На коленях у нее лежал мешочек с вязанием – когда заходил Герман, она быстренько бралась за спицы. Посвящать мужа в свои теоретические поиски она не собиралась. Слишком долго и трудно пришлось бы объяснять. Он ведь никогда ее не слышал с первого раза, перебивал через слово. А если все-таки до него дойдет, если он загорится, еще хуже. Опять зазвучит знакомая постылая песня: «Моя тема, моя идея».
Впрочем, Германа абсолютно не интересовало, чем она занята. Он был озабочен исключительно собой, у него в последнее время побаливал правый бок, и главной его темой стали все оттенки ощущений в боку, чтение медицинских справочников, страх перед походом к врачу. Их общение сводилось к стандартным диалогам. Она настаивала, чтобы он показался терапевту, он отказывался, хныкал.

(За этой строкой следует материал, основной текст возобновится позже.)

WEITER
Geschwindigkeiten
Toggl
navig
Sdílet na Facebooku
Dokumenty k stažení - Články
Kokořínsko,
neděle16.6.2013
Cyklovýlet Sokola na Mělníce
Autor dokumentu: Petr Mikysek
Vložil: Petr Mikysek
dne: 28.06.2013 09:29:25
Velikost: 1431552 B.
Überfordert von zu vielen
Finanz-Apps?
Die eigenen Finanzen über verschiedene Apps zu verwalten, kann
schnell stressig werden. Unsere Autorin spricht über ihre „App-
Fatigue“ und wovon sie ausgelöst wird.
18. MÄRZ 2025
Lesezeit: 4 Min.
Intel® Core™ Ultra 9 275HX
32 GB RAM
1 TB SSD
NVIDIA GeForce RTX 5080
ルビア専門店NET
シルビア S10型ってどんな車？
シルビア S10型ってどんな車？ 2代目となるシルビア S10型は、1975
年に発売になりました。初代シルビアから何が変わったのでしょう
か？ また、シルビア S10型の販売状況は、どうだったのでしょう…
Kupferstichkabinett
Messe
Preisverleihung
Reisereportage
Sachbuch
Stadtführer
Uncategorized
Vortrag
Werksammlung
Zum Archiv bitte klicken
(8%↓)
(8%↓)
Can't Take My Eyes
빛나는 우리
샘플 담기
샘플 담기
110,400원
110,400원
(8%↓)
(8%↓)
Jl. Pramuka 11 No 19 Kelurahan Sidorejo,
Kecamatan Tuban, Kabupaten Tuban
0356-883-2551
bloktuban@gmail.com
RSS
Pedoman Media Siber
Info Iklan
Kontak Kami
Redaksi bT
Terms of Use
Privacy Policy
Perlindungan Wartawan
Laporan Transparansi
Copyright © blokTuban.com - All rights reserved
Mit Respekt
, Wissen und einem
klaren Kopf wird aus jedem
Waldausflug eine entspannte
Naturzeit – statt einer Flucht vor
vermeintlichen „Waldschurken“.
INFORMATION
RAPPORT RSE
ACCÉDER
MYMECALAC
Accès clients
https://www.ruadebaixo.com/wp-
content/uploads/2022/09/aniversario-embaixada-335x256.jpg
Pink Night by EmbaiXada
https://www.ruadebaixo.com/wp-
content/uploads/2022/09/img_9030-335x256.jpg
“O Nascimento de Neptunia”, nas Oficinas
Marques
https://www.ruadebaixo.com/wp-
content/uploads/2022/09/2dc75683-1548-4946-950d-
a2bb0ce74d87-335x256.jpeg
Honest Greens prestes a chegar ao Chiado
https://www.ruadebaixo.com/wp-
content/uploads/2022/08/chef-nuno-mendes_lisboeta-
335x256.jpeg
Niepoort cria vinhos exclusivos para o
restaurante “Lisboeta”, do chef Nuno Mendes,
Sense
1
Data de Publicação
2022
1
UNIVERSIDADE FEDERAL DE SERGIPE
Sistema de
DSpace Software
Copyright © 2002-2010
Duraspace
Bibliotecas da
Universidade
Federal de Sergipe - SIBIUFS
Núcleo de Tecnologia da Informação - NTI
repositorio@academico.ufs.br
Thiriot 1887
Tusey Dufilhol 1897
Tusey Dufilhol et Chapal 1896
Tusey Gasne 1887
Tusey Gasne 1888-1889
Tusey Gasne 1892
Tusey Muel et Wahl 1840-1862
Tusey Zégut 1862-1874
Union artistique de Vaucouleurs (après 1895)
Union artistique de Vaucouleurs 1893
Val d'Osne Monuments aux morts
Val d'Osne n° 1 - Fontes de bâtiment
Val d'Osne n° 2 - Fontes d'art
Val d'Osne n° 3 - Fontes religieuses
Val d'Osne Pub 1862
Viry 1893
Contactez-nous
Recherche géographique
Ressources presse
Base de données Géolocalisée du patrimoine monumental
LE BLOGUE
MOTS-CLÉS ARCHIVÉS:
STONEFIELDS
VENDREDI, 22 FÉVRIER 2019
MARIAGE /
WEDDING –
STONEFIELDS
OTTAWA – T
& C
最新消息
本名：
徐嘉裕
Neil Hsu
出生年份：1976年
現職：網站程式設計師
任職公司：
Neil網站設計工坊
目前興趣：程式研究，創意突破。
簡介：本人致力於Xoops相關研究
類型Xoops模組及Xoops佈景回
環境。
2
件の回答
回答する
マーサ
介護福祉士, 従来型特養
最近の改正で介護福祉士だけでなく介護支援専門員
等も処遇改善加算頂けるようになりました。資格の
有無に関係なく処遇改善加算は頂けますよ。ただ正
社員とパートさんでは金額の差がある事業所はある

Эмма привыкла к его мнительности и не придавала особенного значения этой очередной хвори. Герман постоянно чем-нибудь болел, но все обращения к врачам заканчивались полным фиаско, в том смысле, что врачи ни разу не нашли у него ничего серьезного. Вместо того чтобы радоваться, он обижался, придумывал новую болезнь и часами обсуждал ее с Эммой.
Герману с детства не хватало родительского тепла, Вернер был слишком строг с ним, Марта во всем поддерживала Вернера и считала такое воспитание правильным. Ребенку приходилось выклянчивать крохи внимания и любви при помощи выдуманных болезней. Это вошло в привычку и осталось на всю жизнь. Его наивные фокусы всегда вызывали у Эммы жалость и умиление. Ей нравилось утешать и лелеять трогательного обиженного мальчика, который прятался внутри взрослого мужчины.
Но теперь нытье мужа стало надоедать. Герман дергал ее, мешал сосредоточиться. Она все так же терпеливо, ласково утешала, а про себя думала: «Ты отвяжешься, наконец? Сколько можно?»